Another leak of radioactive water has been found at the Fukushima Dai-ichi nuclear power plant, the plant’s Japanese operator said yesterday, the latest setback for the troubled cleanup operations at the broken nuclear power station.
Tokyo Electric Power Co (TEPCO) said highly polluted water, which spilled out of a storage tank as it was being filled, may have flowed out into the Pacific Ocean.
The utility, whose efforts to fix the mess at Fukushima have been derided as sloppy, said 430 liters of water with a radioactive load of up to 580,000 becquerels per liter had leaked from one of the 450 tonne tanks because of heavy rainfall brought by a recent typhoon.
A spokesman said it was possible “contaminated water may well have flowed into the sea.”
The tank holds water filtered to remove cesium, but which still contains strontium — an element that accumulates in bones and can cause cancer if consumed.
The contamination level of the water in the new leak compares with government limits of 100 becquerels per kilogram in food and 10 becquerels per liter in drinking water.
TEPCO has found it increasingly difficult to deal with waste water at the plant, which ran out of control following a huge earthquake and tsunami in 2011.
The company poured thousands of tonnes of water onto runaway reactors to tame them and continues to douse them to keep them cool.
Thousands of tonnes of radioactive water are being stored in temporary tanks at the complex and the new leak was found in a section where five 450 tonne tanks are placed on slightly sloping ground, the official said.
“Workers were storing water very close to the tanks’ capacity because of the volume of typhoon rainfall,” he said. “As a result, the water overflowed and leaked outside the gutter.”
Only one of the five interconnected tanks has a water-level gauge, he said.

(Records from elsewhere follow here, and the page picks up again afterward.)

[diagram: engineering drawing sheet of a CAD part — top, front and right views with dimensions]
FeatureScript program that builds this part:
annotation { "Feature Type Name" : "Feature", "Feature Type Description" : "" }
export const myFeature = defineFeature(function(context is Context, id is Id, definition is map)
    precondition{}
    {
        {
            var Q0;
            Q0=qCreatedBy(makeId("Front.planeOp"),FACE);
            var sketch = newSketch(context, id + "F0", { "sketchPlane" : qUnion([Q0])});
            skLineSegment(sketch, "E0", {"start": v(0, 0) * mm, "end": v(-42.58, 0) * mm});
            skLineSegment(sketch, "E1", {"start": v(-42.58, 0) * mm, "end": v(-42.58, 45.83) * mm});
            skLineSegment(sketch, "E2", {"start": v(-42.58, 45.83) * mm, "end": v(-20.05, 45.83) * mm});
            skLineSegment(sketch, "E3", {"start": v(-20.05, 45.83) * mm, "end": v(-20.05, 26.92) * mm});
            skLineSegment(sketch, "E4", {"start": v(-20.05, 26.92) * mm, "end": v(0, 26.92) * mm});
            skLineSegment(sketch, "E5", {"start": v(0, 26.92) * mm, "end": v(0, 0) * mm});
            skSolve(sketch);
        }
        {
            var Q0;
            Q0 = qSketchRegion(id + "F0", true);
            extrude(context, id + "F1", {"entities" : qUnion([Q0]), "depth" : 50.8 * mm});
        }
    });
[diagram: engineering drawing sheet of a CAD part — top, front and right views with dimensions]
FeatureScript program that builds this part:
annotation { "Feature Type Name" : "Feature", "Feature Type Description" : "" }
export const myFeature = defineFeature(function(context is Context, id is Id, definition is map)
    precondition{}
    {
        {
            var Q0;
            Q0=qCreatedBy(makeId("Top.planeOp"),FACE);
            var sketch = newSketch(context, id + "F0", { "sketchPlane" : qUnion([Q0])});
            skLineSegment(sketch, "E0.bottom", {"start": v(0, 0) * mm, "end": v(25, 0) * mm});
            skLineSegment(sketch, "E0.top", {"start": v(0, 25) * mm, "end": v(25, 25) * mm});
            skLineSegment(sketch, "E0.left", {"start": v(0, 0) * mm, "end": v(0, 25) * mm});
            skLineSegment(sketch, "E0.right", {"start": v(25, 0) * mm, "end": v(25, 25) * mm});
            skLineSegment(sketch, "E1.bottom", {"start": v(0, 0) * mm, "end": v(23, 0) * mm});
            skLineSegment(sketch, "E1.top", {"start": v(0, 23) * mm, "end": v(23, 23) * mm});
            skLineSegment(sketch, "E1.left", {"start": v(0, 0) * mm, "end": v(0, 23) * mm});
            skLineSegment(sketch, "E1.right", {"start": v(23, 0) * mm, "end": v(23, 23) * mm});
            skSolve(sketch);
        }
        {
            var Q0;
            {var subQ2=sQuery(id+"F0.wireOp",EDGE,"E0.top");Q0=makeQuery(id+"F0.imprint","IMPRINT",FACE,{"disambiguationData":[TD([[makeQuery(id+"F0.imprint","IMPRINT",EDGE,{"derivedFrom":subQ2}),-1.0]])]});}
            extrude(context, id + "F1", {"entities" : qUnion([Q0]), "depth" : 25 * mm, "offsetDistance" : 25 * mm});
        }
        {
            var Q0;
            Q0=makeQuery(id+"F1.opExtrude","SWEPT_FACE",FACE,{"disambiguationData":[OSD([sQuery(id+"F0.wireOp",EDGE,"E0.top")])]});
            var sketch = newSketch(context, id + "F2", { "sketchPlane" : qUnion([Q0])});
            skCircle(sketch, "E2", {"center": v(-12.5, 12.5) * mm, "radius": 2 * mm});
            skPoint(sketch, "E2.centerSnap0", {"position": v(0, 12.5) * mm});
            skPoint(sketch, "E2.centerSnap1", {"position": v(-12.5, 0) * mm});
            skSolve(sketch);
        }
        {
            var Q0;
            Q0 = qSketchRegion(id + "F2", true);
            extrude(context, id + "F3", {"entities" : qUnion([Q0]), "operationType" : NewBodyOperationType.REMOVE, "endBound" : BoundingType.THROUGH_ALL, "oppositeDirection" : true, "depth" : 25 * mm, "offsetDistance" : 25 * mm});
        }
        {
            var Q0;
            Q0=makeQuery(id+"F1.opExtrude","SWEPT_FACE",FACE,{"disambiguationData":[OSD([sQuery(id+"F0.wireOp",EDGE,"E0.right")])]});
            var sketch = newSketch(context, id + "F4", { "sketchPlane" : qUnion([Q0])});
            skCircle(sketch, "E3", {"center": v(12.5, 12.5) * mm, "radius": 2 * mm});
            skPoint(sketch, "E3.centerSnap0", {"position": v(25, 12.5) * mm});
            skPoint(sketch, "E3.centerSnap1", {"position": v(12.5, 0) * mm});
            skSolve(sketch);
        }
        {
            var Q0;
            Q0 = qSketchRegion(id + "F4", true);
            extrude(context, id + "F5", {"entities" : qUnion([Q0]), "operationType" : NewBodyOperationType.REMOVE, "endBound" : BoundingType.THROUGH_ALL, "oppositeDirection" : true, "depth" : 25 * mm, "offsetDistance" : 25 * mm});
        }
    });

The leak is the latest to hit the plant and will further undermine TEPCO’s credibility in the eyes of an increasingly skeptical public, both domestically and internationally.
In August, 300 tonnes of toxic water was discovered to have leaked from a separate tank.
TEPCO said it had informed the Japanese government of the leak and the country’s Nuclear Regulatory Authority has ordered the company to stem the flow and remove any contaminated soil.